___ STORED DATA

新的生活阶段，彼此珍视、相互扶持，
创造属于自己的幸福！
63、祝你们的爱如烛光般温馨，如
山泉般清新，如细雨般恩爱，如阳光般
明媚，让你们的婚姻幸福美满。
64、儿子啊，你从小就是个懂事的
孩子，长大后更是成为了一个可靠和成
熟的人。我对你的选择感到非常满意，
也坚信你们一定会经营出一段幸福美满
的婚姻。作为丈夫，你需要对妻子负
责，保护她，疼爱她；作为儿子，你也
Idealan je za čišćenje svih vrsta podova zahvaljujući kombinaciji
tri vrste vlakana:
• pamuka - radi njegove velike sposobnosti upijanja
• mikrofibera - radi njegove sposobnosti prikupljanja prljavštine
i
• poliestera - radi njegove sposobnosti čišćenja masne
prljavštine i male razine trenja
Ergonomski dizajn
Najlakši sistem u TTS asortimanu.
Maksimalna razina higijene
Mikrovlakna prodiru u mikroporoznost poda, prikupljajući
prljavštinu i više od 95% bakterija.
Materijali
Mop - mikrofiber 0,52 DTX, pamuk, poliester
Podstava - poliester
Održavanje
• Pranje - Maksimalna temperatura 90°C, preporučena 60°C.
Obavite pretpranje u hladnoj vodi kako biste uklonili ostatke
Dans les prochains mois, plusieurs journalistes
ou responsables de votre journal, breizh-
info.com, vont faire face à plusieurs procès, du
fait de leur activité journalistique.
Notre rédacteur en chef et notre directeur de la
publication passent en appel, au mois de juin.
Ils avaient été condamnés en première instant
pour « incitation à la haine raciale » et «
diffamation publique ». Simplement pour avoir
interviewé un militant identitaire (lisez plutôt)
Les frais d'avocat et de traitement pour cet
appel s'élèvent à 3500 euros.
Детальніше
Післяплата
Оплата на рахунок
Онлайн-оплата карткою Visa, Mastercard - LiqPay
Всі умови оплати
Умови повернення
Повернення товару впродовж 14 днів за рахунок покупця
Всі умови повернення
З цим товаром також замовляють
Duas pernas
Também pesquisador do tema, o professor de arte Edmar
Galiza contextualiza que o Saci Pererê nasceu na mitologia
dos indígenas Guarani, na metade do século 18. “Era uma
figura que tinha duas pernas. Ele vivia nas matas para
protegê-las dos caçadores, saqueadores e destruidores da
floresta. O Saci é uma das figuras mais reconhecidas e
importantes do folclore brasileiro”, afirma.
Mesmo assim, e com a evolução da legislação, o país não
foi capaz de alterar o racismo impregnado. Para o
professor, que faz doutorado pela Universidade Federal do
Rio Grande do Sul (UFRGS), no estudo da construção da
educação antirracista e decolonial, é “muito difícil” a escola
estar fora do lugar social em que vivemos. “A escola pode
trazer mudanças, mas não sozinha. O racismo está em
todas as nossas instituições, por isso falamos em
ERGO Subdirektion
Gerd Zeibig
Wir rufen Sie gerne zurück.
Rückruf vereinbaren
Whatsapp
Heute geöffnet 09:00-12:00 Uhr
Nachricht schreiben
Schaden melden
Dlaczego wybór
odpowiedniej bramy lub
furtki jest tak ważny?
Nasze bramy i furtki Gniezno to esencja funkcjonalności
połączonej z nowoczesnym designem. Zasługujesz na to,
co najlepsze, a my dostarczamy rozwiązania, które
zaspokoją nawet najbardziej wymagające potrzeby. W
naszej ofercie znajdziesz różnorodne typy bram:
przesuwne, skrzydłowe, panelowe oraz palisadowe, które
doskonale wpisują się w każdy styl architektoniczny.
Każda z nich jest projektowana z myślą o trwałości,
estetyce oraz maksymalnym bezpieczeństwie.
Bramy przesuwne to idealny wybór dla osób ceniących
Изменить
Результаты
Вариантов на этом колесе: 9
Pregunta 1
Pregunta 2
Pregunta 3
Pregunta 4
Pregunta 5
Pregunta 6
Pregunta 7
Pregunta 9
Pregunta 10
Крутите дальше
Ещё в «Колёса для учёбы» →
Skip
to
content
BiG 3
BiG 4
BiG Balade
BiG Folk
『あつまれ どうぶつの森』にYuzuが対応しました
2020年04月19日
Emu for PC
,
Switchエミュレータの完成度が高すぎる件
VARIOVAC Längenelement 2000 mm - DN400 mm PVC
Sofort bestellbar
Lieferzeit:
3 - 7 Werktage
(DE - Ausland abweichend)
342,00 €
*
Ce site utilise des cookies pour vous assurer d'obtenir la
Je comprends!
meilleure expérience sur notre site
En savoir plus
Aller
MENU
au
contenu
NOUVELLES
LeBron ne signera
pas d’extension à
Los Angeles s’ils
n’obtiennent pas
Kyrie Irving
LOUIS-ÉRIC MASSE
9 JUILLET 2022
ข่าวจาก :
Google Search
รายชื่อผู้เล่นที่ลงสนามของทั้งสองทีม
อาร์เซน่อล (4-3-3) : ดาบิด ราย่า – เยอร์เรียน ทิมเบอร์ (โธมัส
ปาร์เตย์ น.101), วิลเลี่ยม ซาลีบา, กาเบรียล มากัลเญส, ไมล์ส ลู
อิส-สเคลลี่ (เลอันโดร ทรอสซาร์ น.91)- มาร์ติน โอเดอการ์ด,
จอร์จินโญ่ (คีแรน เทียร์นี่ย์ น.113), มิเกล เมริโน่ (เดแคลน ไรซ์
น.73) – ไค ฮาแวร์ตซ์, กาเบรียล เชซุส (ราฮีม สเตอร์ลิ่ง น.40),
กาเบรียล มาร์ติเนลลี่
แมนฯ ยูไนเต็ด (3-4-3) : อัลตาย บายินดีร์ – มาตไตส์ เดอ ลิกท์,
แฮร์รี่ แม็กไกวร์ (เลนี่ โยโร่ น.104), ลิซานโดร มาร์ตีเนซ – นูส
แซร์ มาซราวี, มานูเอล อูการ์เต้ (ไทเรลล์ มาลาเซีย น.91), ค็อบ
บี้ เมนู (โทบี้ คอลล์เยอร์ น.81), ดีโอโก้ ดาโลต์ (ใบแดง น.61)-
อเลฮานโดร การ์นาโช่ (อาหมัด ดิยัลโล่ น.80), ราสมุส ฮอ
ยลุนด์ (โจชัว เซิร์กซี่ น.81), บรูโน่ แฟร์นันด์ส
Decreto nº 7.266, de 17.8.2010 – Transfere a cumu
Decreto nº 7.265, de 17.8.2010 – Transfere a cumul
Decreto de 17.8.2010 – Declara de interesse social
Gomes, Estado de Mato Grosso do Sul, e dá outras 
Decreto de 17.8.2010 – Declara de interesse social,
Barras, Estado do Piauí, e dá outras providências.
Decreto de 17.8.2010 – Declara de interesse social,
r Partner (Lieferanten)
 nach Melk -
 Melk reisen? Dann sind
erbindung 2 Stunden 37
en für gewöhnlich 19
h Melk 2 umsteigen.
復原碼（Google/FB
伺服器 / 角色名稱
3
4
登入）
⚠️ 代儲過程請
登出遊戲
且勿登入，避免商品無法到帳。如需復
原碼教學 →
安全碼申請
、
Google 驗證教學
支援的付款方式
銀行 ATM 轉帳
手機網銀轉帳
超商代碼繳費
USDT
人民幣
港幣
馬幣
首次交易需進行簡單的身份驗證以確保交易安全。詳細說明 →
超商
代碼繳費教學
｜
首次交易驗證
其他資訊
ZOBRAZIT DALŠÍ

______

- **THE TASK**:
Determine how many lines of the data contain "outras" and give nothing but that number.

- **WRITTEN ANSWER**:
2